まずは状況判断ですが、例えば、ボールが芝にすっぽり埋まっている場合ですが、ポイントは芝の長さではなく、密度なんです。芝は密度が高いと真っすぐ伸び、低いと寝る傾向があることを覚えておくといいでしょう。また、ボールが埋まっていてもそれが芝の根元なのか、葉先に近いかを確認してみてください。根元の方が芝の抵抗が大きく、葉先は小さくなります。

密度が高い場所でボールが根元まで埋まっている場合が一番難しいのですが、そのような場面での打ち方を紹介します。芝の抵抗が強くなるため、クラブはいつもよりも短く持って、しっかりボールに当てたいので、あまり大きく振らず、フルスイングとハーフスイングの中間くらいにしています。

厄介な夏ラフ
厄介な夏ラフ

クラブ選びについては、一概には言えませんが、私は7番アイアンからしか入れていないので、7番で打つならフェースは開き気味で構えます。これは抜けを良くするためです。番手を下げてもいいかもしれませんね。とにかく、コンパクトスイングでしっかりボールに当てるということが重要です。

#### 課題 1
下に続く行のうち、「class: Magnoliopsida」を含む行から最後の行までの範囲を、列名「番号」と「内容」のMarkdown表として示してください。「番号」には通し番号を入れ、空行は含めないでください。
この提示文と、後に続く行は、それぞれ別の資料です。

#### 使用する行
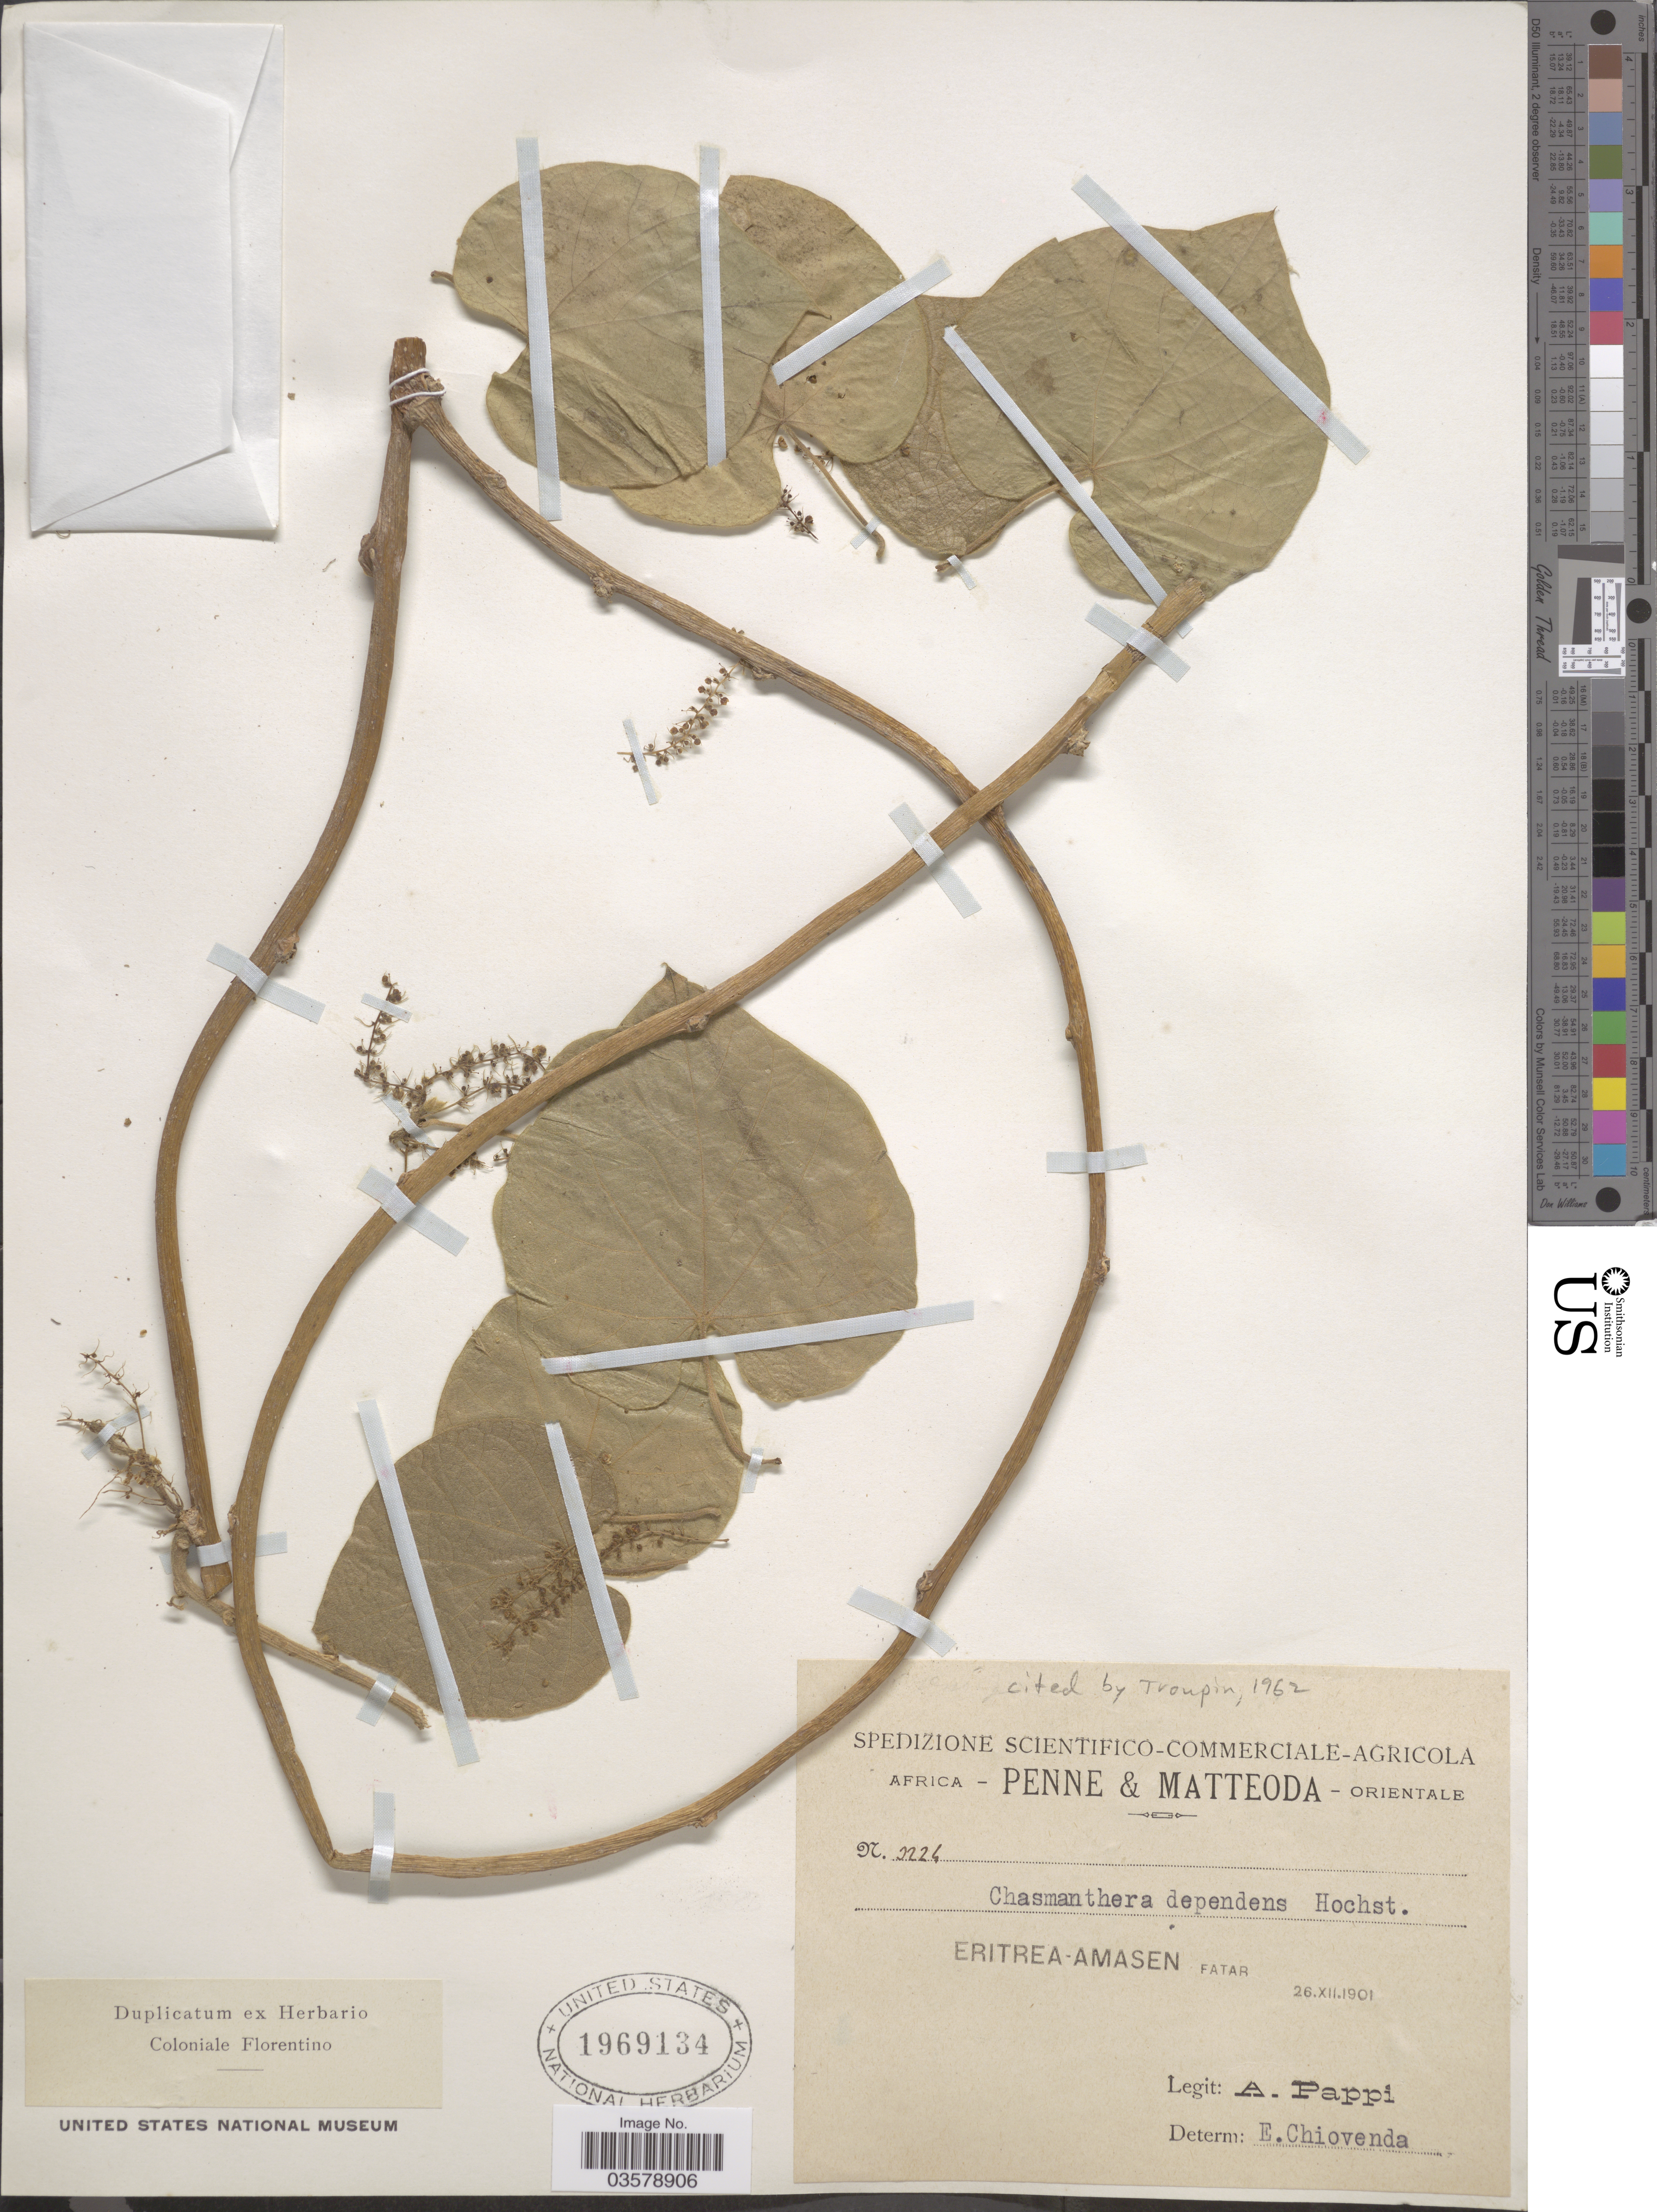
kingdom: Plantae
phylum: Tracheophyta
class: Magnoliopsida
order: Ranunculales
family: Menispermaceae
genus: Chasmanthera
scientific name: Chasmanthera dependens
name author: Hochst.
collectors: A. Pappi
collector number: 1224*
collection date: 1901-12-26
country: Eritrea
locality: Orientale. Eritrea-Amasen Fatar.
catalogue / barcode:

#### 課題 2
提示文によると、芝の抵抗が大きいのは根元と葉先のどちらですか？

#### 解答 1
| 番号 | 内容 |
|---|---|
| 1 | class: Magnoliopsida |
| 2 | order: Ranunculales |
| 3 | family: Menispermaceae |
| 4 | genus: Chasmanthera |
| 5 | scientific name: Chasmanthera dependens |
| 6 | name author: Hochst. |
| 7 | collectors: A. Pappi |
| 8 | collector number: 1224* |
| 9 | collection date: 1901-12-26 |
| 10 | country: Eritrea |
| 11 | locality: Orientale. Eritrea-Amasen Fatar. |
| 12 | catalogue / barcode: |

#### 解答 2
根元です。